Li Weili, Dobbins Sara, Tomlinson Ian, Houlston Richard, Pal Deb K, Strug Lisa J
Division of Biostatistics, Dalla Lana School of Public Health, University of Toronto, Toronto, Ont., Canada.
Hum Hered. 2015;79(1):5-13. doi: 10.1159/000371579. Epub 2015 Feb 3.
Prioritizing individual rare variants within associated genes or regions often consists of an ad hoc combination of statistical and biological considerations. From the statistical perspective, rare variants are often ranked using Fisher's exact p values, which can lead to different rankings of the same set of variants depending on whether 1- or 2-sided p values are used.
We propose a likelihood ratio-based measure, maxLRc, for the statistical component of ranking rare variants under a case-control study design that avoids the hypothesis-testing paradigm. We prove analytically that the maxLRc is always well-defined, even when the data has zero cell counts in the 2×2 disease-variant table. Via simulation, we show that the maxLRc outperforms Fisher's exact p values in most practical scenarios considered. Using next-generation sequence data from 27 rolandic epilepsy cases and 200 controls in a region previously shown to be linked to and associated with rolandic epilepsy, we demonstrate that rankings assigned by the maxLRc and exact p values can differ substantially.
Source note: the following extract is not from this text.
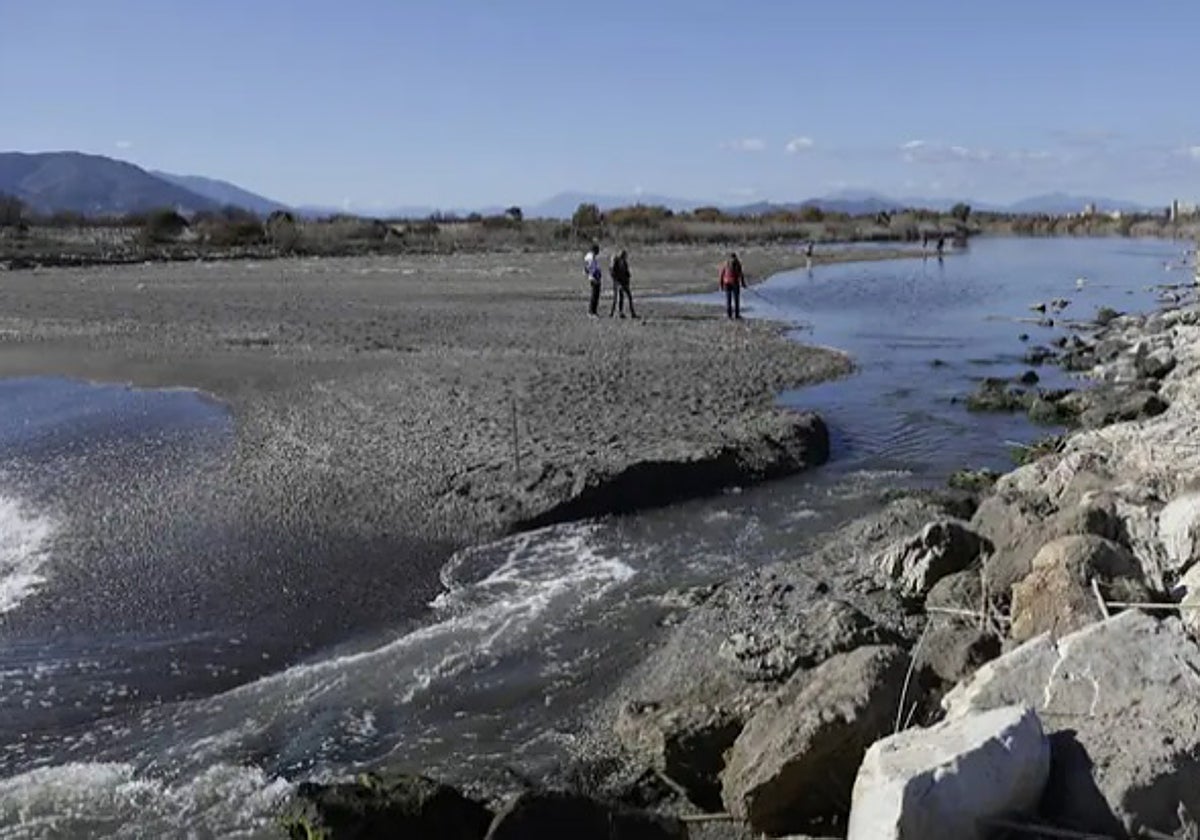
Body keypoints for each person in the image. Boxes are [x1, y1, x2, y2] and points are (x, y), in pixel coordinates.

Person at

The maxLRc provides reliable statistical prioritization of rare variants using only the observed data, avoiding the need to specify parameters associated with hypothesis testing that can result in ranking discrepancies across p value procedures; and it is applicable to common variant prioritization.
在相关基因或区域内对个体罕见变异进行优先级排序通常由统计和生物学考量的临时组合构成。从统计学角度来看,罕见变异通常使用费舍尔精确p值进行排序,这可能会导致同一组变异根据使用单侧还是双侧p值而产生不同的排序。
我们提出了一种基于似然比的度量方法maxLRc,用于在病例对照研究设计下对罕见变异进行排序的统计部分,该方法避免了假设检验范式。我们通过分析证明,即使在2×2疾病-变异表中的数据单元格计数为零时,maxLRc也始终定义明确。通过模拟,我们表明在大多数考虑的实际场景中,maxLRc优于费舍尔精确p值。使用来自27例罗兰多癫痫病例和200例对照的下一代测序数据,在先前显示与罗兰多癫痫相关联的一个区域中,我们证明了maxLRc和精确p值给出的排序可能存在显著差异。
maxLRc仅使用观测数据就为罕见变异提供了可靠的统计优先级排序,避免了指定与假设检验相关的参数,这些参数可能导致不同p值程序之间的排序差异;并且它适用于常见变异的优先级排序。